Meski begitu, pakar teknologi dan kebijakan publik di Pusat Kajian Strategis dan Internasional AS, James Lewis, menyebut bahwa balon udara juga memiliki kelemahan dan kontribusi penggunaan balon untuk kepentingan intelijen sangatlah rendah.
“Masalah dengan balon adalah mereka pergi ke mana angin membawa mereka. 'Berkeliaran' tidak dapat diprediksi dan tidak penting untuk mengumpulkan terhadap target statis (seperti pangkalan rudal)," kata Lewis.
Rangkaian insiden UFO
Usai AS dan Kanada menembak jatuh beberapa UFO dalam seminggu terakhir, Cina menyatakan telah melihat sebuah UFO lainnya di dekat perairan Qingdao.
Mengutip The Paper (13/2), pihak berwenang Beijing pun tengah bersiap untuk menembak jatuh benda terbang tak dikenal tersebut.
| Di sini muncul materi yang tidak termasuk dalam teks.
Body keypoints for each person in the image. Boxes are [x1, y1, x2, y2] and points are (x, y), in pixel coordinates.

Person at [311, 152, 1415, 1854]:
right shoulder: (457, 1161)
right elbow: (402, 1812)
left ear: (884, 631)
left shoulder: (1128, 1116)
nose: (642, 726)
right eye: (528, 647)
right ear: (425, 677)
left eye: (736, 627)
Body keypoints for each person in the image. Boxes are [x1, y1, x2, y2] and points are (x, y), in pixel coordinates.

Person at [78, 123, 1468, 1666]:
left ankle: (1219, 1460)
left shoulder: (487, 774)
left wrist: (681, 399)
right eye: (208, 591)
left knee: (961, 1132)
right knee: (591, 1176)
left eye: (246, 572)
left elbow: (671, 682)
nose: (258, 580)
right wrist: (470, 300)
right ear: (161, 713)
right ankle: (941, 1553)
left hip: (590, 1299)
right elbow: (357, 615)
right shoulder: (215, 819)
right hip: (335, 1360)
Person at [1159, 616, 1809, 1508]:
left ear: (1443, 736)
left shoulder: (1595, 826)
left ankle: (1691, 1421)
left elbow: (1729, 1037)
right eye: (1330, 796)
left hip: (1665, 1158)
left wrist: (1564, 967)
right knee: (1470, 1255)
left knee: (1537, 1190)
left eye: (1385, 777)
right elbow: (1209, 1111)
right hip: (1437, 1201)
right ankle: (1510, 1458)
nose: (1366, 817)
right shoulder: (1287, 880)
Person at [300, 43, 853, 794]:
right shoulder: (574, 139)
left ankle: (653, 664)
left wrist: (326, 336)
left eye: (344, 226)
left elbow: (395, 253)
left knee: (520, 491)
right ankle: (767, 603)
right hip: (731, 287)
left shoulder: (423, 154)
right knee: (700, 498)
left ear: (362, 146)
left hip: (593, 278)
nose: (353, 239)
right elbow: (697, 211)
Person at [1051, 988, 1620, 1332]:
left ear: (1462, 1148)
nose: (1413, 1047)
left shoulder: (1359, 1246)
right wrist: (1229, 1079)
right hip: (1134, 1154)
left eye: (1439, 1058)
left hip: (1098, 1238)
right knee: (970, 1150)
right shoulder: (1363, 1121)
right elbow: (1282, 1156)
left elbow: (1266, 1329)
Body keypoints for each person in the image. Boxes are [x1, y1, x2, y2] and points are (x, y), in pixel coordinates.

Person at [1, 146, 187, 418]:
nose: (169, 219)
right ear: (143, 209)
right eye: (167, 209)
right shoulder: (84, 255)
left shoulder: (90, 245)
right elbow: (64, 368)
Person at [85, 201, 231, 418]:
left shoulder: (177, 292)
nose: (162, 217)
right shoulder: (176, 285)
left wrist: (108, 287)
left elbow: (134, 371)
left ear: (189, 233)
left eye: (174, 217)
Bahkan, para nelayan yang berada di koordinat UFO terdeteksi sudah diminta waspada dan tak perlu khawatir atas keamanan mereka.
“Pengumuman tersebut meminta nelayan untuk mengambil gambar, mengumpulkan bukti, dan membantu penyelamatan balon jika jatuh di dekat perahu nelayan mereka,” tulis portal berita ini.
Rentetan insiden ini dimulai ketika sebuah balon udara tak dikenal menarik perhatian Pemerintah AS sejak (28/1). Meski belum bisa diketahui secara pasti, namun dinas Intelijen AS berasumsi bahwa balon yang disebut UFO tersebut merupakan bagian dari program mata-mata militer Cina. Akhirnya, balon tersebut pun ditembak jatuh oleh jet tempur F-22 Raptor.
Insiden ini berlanjut dengan UFO berikutnya juga ditembak jatuh, bahkan pemeriksaannya dilakukan AS bersama dengan Kanada. “Jet tempur F-22 Amerika dengan Komando Pertahanan Dirgantara Amerika Utara, yang dioperasikan bersama oleh Amerika Serikat dan Kanada, berhasil menembaki objek di atas Yukon,” kata PM Kanada, Justin Trudeau, (11/2).